_What to do_: Please print all the rows below word for word, keeping every line unchanged.

_Records to use_:
__________
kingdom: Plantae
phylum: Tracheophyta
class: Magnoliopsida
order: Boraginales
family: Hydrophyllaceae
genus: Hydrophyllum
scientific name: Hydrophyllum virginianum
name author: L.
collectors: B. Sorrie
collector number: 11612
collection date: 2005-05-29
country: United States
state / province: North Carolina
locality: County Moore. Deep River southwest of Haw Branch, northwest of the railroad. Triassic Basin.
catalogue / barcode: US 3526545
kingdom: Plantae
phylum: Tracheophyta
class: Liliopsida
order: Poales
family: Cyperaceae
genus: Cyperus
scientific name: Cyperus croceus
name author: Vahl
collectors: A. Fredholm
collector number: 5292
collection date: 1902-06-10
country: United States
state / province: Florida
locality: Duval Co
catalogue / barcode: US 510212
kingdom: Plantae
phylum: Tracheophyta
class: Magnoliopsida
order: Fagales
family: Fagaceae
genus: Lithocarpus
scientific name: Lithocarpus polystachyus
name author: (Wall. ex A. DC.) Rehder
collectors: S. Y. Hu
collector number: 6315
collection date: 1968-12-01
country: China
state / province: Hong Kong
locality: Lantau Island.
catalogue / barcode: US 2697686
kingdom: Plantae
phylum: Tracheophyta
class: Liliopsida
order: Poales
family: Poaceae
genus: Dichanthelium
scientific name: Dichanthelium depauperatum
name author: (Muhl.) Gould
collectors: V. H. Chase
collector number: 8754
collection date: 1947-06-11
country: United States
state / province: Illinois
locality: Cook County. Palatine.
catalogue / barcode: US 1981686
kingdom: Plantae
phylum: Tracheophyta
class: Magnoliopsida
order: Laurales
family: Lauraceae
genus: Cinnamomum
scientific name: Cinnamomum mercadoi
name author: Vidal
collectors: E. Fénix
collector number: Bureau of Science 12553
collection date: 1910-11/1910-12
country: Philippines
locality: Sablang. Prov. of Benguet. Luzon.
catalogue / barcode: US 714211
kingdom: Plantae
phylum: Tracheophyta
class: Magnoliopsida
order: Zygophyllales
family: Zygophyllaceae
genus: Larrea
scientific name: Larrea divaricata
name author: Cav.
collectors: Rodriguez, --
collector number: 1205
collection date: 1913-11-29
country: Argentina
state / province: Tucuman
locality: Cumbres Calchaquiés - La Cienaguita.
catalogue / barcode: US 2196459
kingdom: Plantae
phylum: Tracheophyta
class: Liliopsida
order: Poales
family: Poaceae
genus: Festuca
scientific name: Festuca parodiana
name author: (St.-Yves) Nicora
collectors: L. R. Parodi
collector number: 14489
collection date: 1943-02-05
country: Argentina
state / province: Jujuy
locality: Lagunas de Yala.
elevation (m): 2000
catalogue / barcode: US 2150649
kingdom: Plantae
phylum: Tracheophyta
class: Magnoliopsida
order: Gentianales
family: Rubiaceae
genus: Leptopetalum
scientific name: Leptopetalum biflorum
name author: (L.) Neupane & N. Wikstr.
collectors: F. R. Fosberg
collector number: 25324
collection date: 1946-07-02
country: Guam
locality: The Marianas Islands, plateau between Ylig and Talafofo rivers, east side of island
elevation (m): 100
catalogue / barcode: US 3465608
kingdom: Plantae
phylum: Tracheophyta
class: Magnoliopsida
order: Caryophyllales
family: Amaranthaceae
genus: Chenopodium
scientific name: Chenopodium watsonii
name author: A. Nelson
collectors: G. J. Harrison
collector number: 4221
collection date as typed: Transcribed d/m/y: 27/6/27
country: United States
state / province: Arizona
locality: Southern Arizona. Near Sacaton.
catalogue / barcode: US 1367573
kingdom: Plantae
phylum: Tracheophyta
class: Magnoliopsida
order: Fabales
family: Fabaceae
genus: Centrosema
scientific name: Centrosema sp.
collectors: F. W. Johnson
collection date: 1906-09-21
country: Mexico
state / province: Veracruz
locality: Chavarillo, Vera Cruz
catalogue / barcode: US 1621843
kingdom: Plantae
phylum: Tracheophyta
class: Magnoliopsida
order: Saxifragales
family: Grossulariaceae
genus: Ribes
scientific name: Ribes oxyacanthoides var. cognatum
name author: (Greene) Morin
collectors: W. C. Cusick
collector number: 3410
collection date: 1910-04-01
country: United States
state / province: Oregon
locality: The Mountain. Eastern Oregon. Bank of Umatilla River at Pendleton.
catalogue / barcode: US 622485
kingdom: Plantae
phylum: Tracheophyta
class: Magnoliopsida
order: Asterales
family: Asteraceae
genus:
__________
_Finished task_:
kingdom: Plantae
phylum: Tracheophyta
class: Magnoliopsida
order: Boraginales
family: Hydrophyllaceae
genus: Hydrophyllum
scientific name: Hydrophyllum virginianum
name author: L.
collectors: B. Sorrie
collector number: 11612
collection date: 2005-05-29
country: United States
state / province: North Carolina
locality: County Moore. Deep River southwest of Haw Branch, northwest of the railroad. Triassic Basin.
catalogue / barcode: US 3526545
kingdom: Plantae
phylum: Tracheophyta
class: Liliopsida
order: Poales
family: Cyperaceae
genus: Cyperus
scientific name: Cyperus croceus
name author: Vahl
collectors: A. Fredholm
collector number: 5292
collection date: 1902-06-10
country: United States
state / province: Florida
locality: Duval Co
catalogue / barcode: US 510212
kingdom: Plantae
phylum: Tracheophyta
class: Magnoliopsida
order: Fagales
family: Fagaceae
genus: Lithocarpus
scientific name: Lithocarpus polystachyus
name author: (Wall. ex A. DC.) Rehder
collectors: S. Y. Hu
collector number: 6315
collection date: 1968-12-01
country: China
state / province: Hong Kong
locality: Lantau Island.
catalogue / barcode: US 2697686
kingdom: Plantae
phylum: Tracheophyta
class: Liliopsida
order: Poales
family: Poaceae
genus: Dichanthelium
scientific name: Dichanthelium depauperatum
name author: (Muhl.) Gould
collectors: V. H. Chase
collector number: 8754
collection date: 1947-06-11
country: United States
state / province: Illinois
locality: Cook County. Palatine.
catalogue / barcode: US 1981686
kingdom: Plantae
phylum: Tracheophyta
class: Magnoliopsida
order: Laurales
family: Lauraceae
genus: Cinnamomum
scientific name: Cinnamomum mercadoi
name author: Vidal
collectors: E. Fénix
collector number: Bureau of Science 12553
collection date: 1910-11/1910-12
country: Philippines
locality: Sablang. Prov. of Benguet. Luzon.
catalogue / barcode: US 714211
kingdom: Plantae
phylum: Tracheophyta
class: Magnoliopsida
order: Zygophyllales
family: Zygophyllaceae
genus: Larrea
scientific name: Larrea divaricata
name author: Cav.
collectors: Rodriguez, --
collector number: 1205
collection date: 1913-11-29
country: Argentina
state / province: Tucuman
locality: Cumbres Calchaquiés - La Cienaguita.
catalogue / barcode: US 2196459
kingdom: Plantae
phylum: Tracheophyta
class: Liliopsida
order: Poales
family: Poaceae
genus: Festuca
scientific name: Festuca parodiana
name author: (St.-Yves) Nicora
collectors: L. R. Parodi
collector number: 14489
collection date: 1943-02-05
country: Argentina
state / province: Jujuy
locality: Lagunas de Yala.
elevation (m): 2000
catalogue / barcode: US 2150649
kingdom: Plantae
phylum: Tracheophyta
class: Magnoliopsida
order: Gentianales
family: Rubiaceae
genus: Leptopetalum
scientific name: Leptopetalum biflorum
name author: (L.) Neupane & N. Wikstr.
collectors: F. R. Fosberg
collector number: 25324
collection date: 1946-07-02
country: Guam
locality: The Marianas Islands, plateau between Ylig and Talafofo rivers, east side of island
elevation (m): 100
catalogue / barcode: US 3465608
kingdom: Plantae
phylum: Tracheophyta
class: Magnoliopsida
order: Caryophyllales
family: Amaranthaceae
genus: Chenopodium
scientific name: Chenopodium watsonii
name author: A. Nelson
collectors: G. J. Harrison
collector number: 4221
collection date as typed: Transcribed d/m/y: 27/6/27
country: United States
state / province: Arizona
locality: Southern Arizona. Near Sacaton.
catalogue / barcode: US 1367573
kingdom: Plantae
phylum: Tracheophyta
class: Magnoliopsida
order: Fabales
family: Fabaceae
genus: Centrosema
scientific name: Centrosema sp.
collectors: F. W. Johnson
collection date: 1906-09-21
country: Mexico
state / province: Veracruz
locality: Chavarillo, Vera Cruz
catalogue / barcode: US 1621843
kingdom: Plantae
phylum: Tracheophyta
class: Magnoliopsida
order: Saxifragales
family: Grossulariaceae
genus: Ribes
scientific name: Ribes oxyacanthoides var. cognatum
name author: (Greene) Morin
collectors: W. C. Cusick
collector number: 3410
collection date: 1910-04-01
country: United States
state / province: Oregon
locality: The Mountain. Eastern Oregon. Bank of Umatilla River at Pendleton.
catalogue / barcode: US 622485
kingdom: Plantae
phylum: Tracheophyta
class: Magnoliopsida
order: Asterales
family: Asteraceae
genus:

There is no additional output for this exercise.